Eurykleia, Odysseus‘ alte Amme, meint sofort, als sie den fremden Bettler sieht, eine Ähnlichkeit zu Odysseus zu erkennen. Sie erkennt ihn dann wirklich an einer Narbe über dem Knie, die sie ertastet, als sie ihm die Füße wäscht. Wieder macht Homer es spannend. Er sagt erst, dass Eurykleia die Narbe findet, aber ehe er die Neugier des Lesers, wie das ausgeht und ob Odysseus‘ Inkognito Bestand behalten kann, befriedigt, erzählt er ziemlich umständlich, wie Odysseus die Narbe bekommen hat.
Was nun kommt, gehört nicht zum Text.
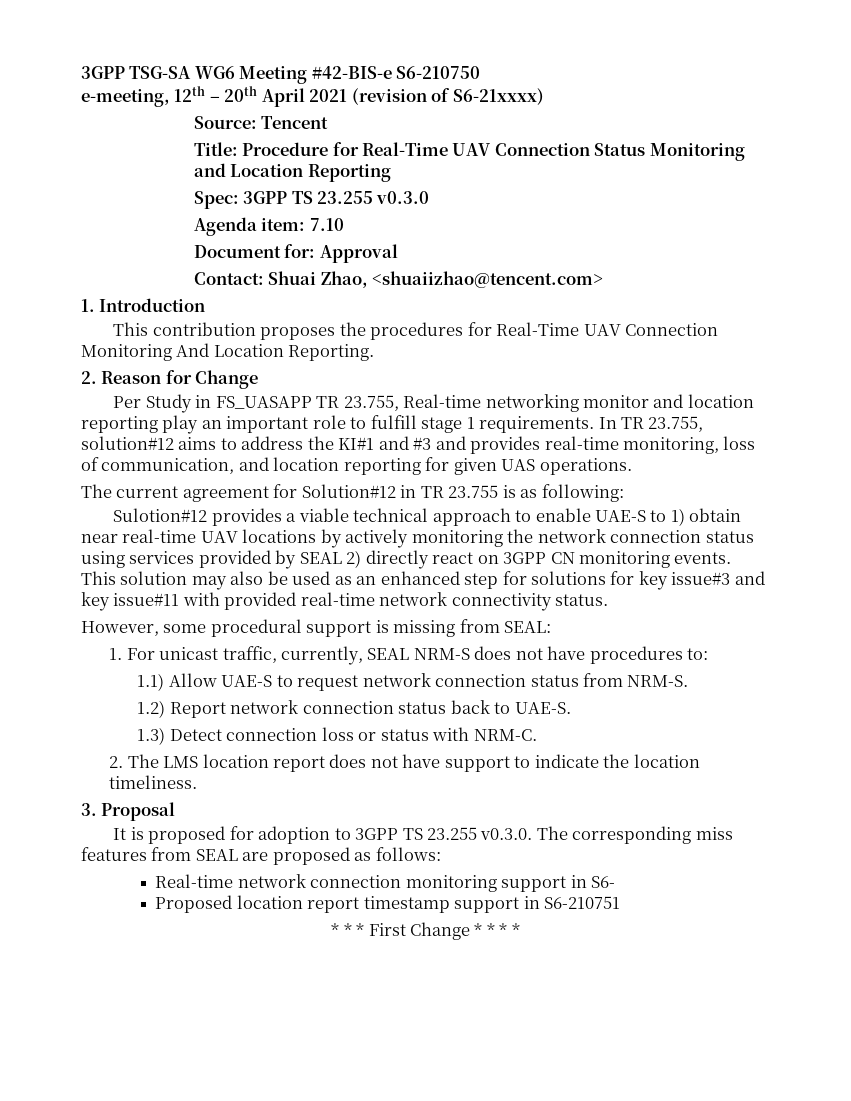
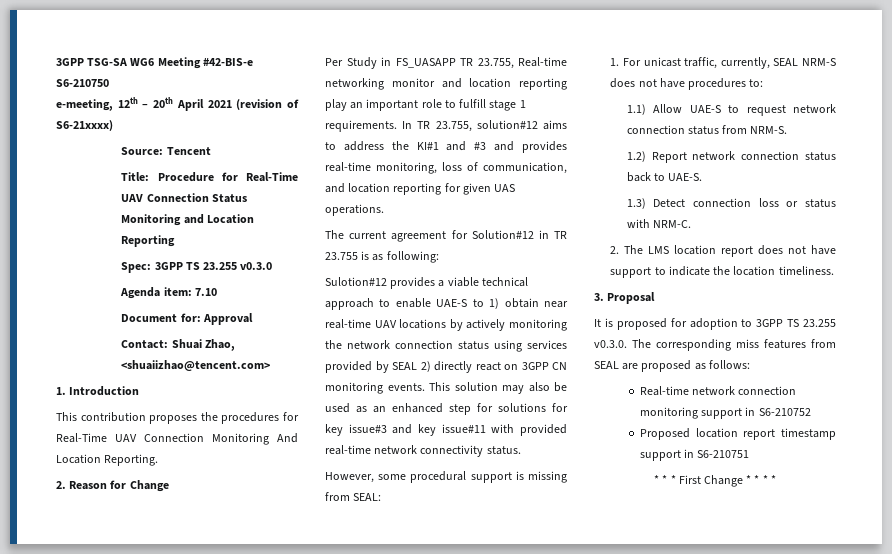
[591,876,616,888] S6- -> [758,408,811,416] S6-210752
Odysseus ist nicht freundlich zu seiner alten Amme. Man meint fast, es gehe hier fast nur um Odysseus‘ Geistesgegenwart, Eurykleia zum Schweigen zu bringen. Bei dieser Wiedererkennung gibt es keine Gefühle bei Odysseus. Wenigstens ein Lächeln hätte er Eurykleia schenken können, finde ich.
Penelope ist aber im Gespräch mit dem Fremden, der angeblich etwas über Odysseus weiß, nicht so naiv und vertrauensselig, wie man erst leicht denken konnte. Sie fragt den Fremden, welche Kleidung ihr Mann trug… Wenn sie anderen, die ihr etwas vorgelogen haben, dann trotzdem etwas zu essen und etwas anzuziehen gegeben hat, war das vermutlich eher eine noble Geste als tief empfundener Dank für das Gehörte.